The Outlaw Ocean was featured in French publication Le Devoir. Read the story in French here.


Esclavage, travailleurs abandonnés, piraterie, pêche  illégale, affrontements pour l’accès aux ressources, pollution… Les  océans de la planète sont marqués par les pires travers de l’humanité,  révèle une vaste enquête internationale menée par le journaliste du New York Times Ian Urbina.  Et comme consommateurs, nous en sommes les complices quotidiennement.

« J’avais une petite idée de l’esclavage en mer, en raison des  journalistes qui ont enquêté sur le phénomène avant moi. Mais la cruauté  abjecte que j’ai vue de mes yeux et les effets durables sur les hommes  que j’ai rencontrés me hantent depuis la fin de mes reportages. Les  mauvais traitements dont sont victimes les hommes qui aident à remplir  nos assiettes de produits de la mer ont été pour moi un choc », résume  au Devoir Ian Urbina, qui a enquêté pendant cinq ans sur une vingtaine de mers et cinq océans, pour écrire The Outlaw Ocean (La jungle des océans).
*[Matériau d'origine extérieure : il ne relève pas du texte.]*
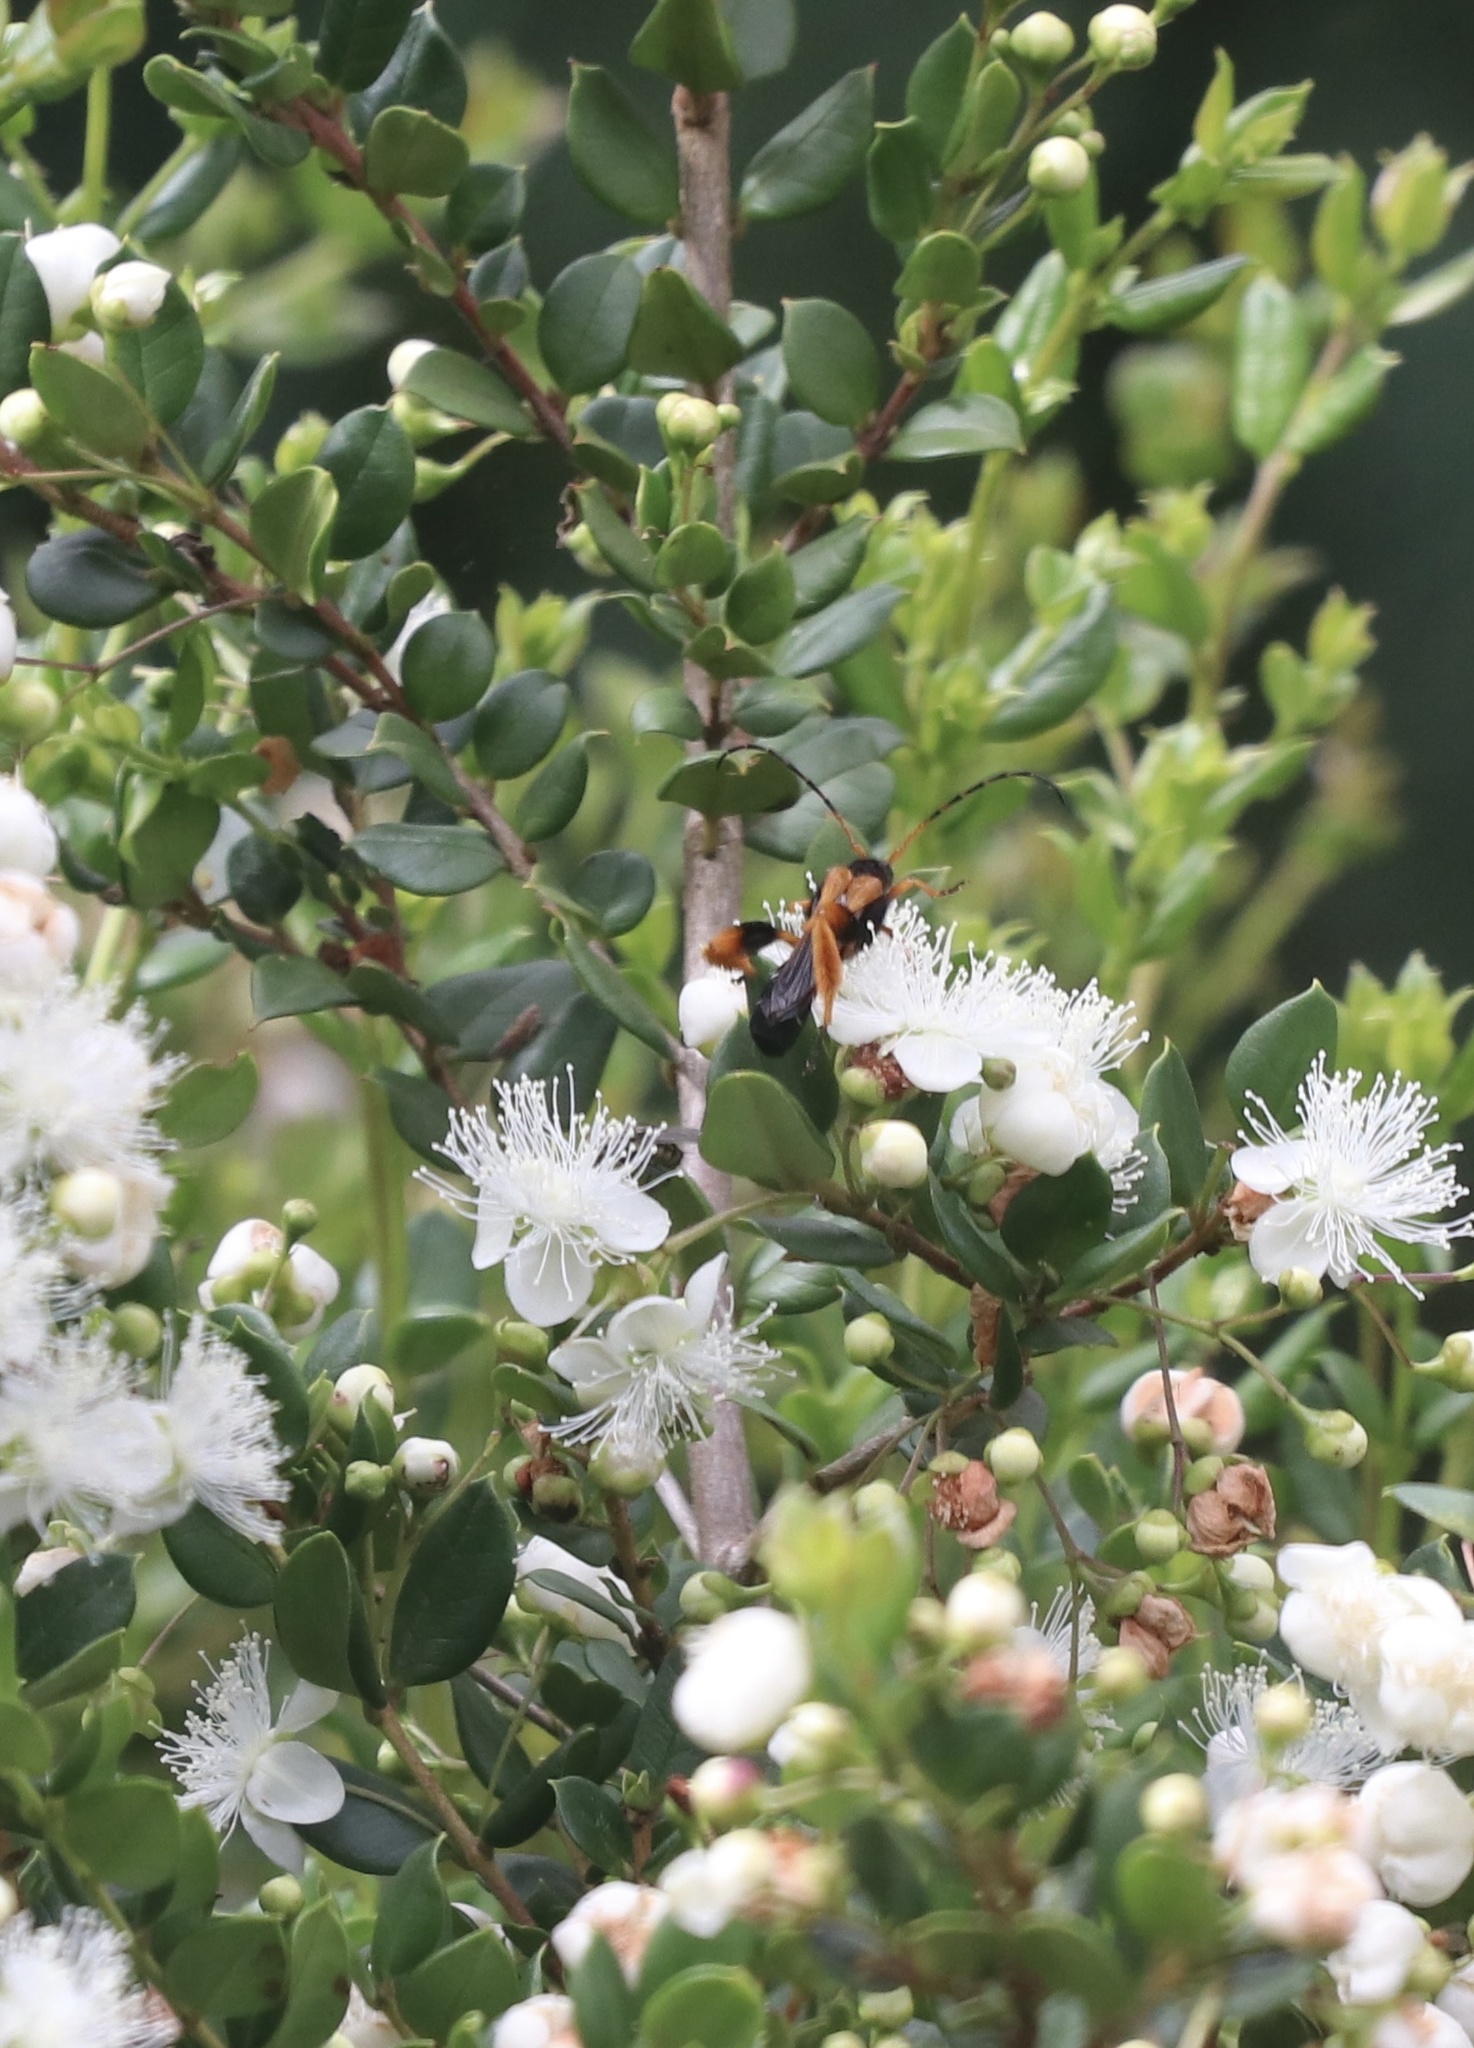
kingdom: Animalia
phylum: Arthropoda
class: Insecta
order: Coleoptera
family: Cerambycidae
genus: Callisphyris
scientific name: Callisphyris macropus
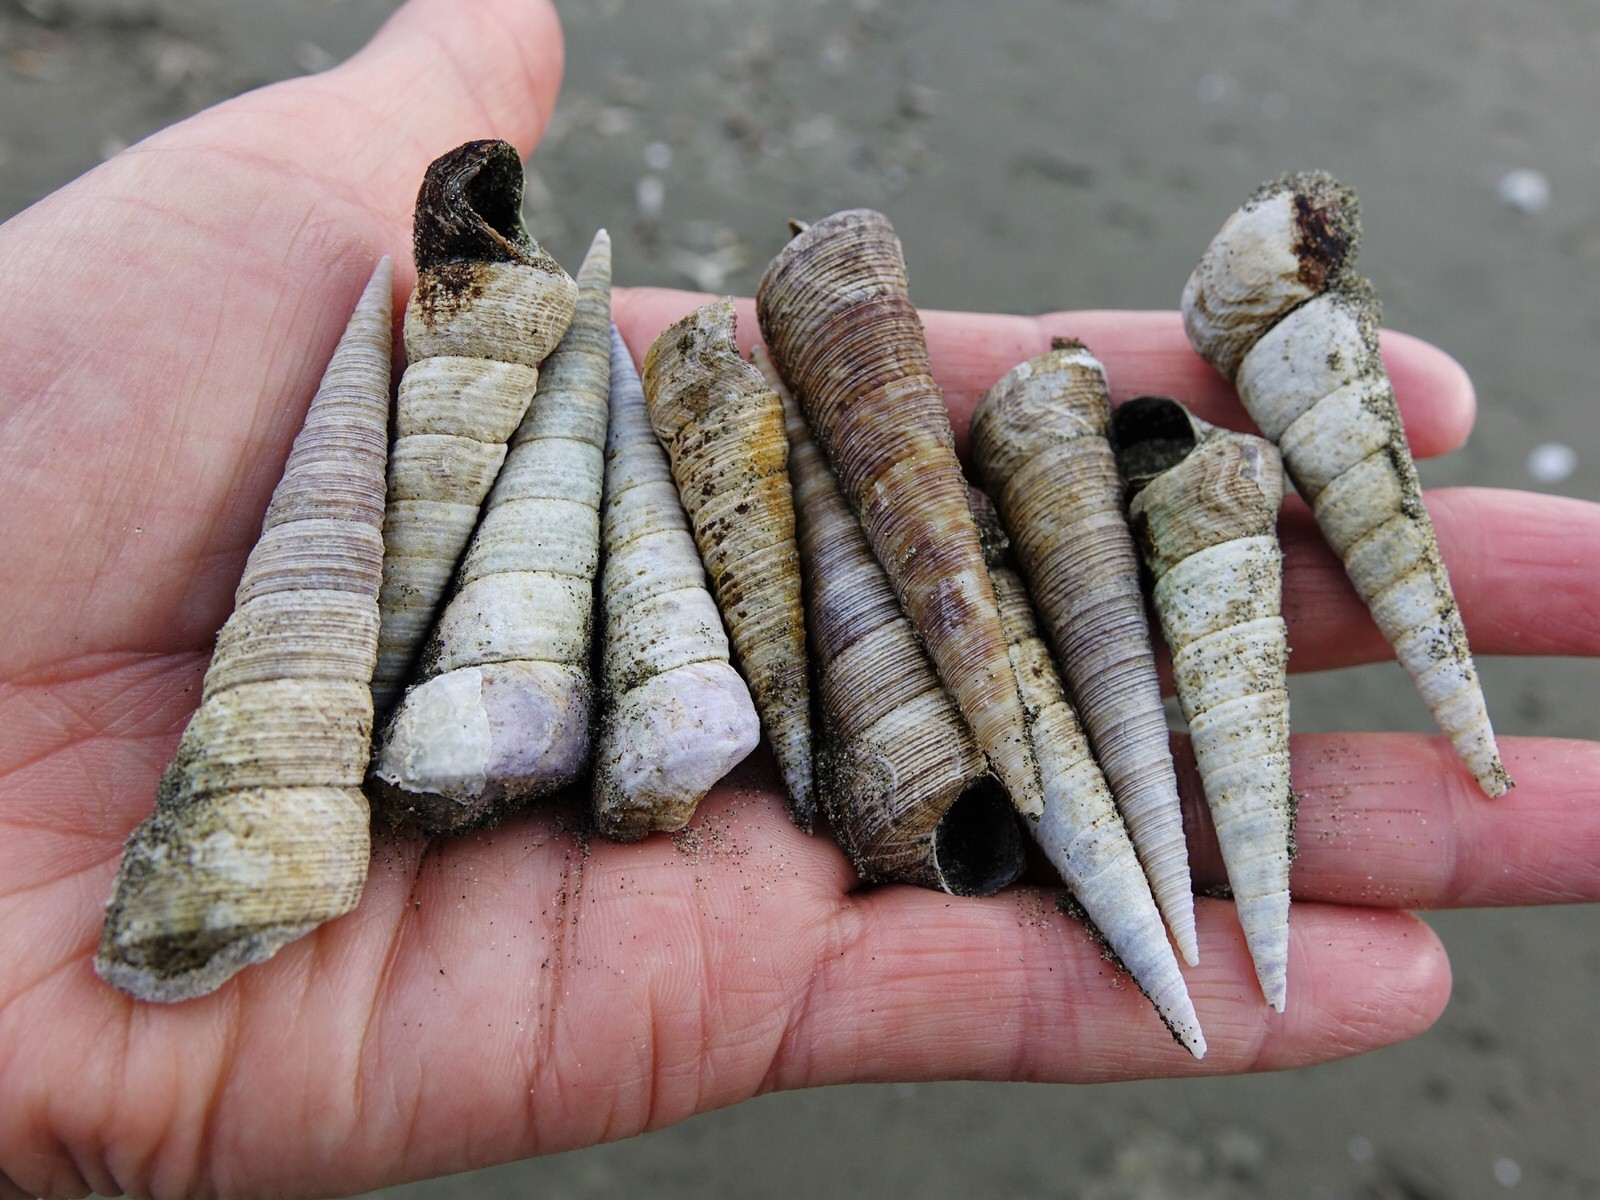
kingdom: Animalia
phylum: Mollusca
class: Gastropoda
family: Turritellidae
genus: Maoricolpus
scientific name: Maoricolpus roseus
S’il décrit de façon aussi directe ses impressions face à cette  réalité, c’est qu’il a lui-même constaté, en pleine mer de Chine, à quel  point les conditions de travail sur les bateaux de pêche peuvent  s’avérer épouvantables. Et pour y parvenir, le journaliste a dû user de  stratégie, de patience et d’une témérité certaine.

Dans son livre, qui vient de paraître en édition française, il  raconte ainsi qu’il a dû passer plusieurs soirées à boire avec des  capitaines dans un des plus grands ports de pêche de Thaïlande, afin de  gagner leur confiance.

« Les capitaines se demandaient pourquoi nous voulions passer  quelques jours sur des navires qui étaient notoirement sales et  dangereux. Je leur répondais que c’était pour voir le travail des hommes  et raconter leur vie », écrit le journaliste, par ailleurs co-lauréat  d’un prix Pulitzer pour une enquête sur la prostitution.

C’est ainsi qu’il est parvenu à voir et à décrire cet « esclavage en  mer ». Concrètement, les marins qu’il a rencontrés sur les bateaux  thaïlandais étaient des migrants, la plupart du temps en provenance du  Cambodge ou de la Birmanie. Forcés de s’endetter pour traverser  illégalement les frontières et se trouver un « emploi », ils se  retrouvent pris en mer, parfois pendant plusieurs mois, voire plusieurs  années, sans pouvoir retourner à terre.

Pour les maintenir dans cette zone de non-droit, les navires de pêche  sont ravitaillés en mer et les prises sont transférées d’un navire à un  autre.

Hypocrisie

Les bateaux sur lesquels les marins sont pour ainsi dire captifs  grouillent de vermine, ils y travaillent sans arrêt sans la moindre  mesure de sécurité, leurs repas se résument à une nourriture infecte et  ils sont soumis à un capitaine parfois très violent, raconte le  journaliste.

Ian Urbina a d’ailleurs recueilli plusieurs témoignages de ces marins  de la misère ayant subi des mauvais traitements à de multiples  reprises. Il a notamment pu rencontrer un homme qui, avant d’être  « libéré », était constamment enchaîné pour éviter qu’il ne tente de  s’évader. « Il faut voir ce genre de navire comme un vaisseau spatial,  où les gens sont pris, en haute mer, sans application de loi. Et les  victimes sont souvent des migrants victimes de trafic en provenance de  pays pauvres. »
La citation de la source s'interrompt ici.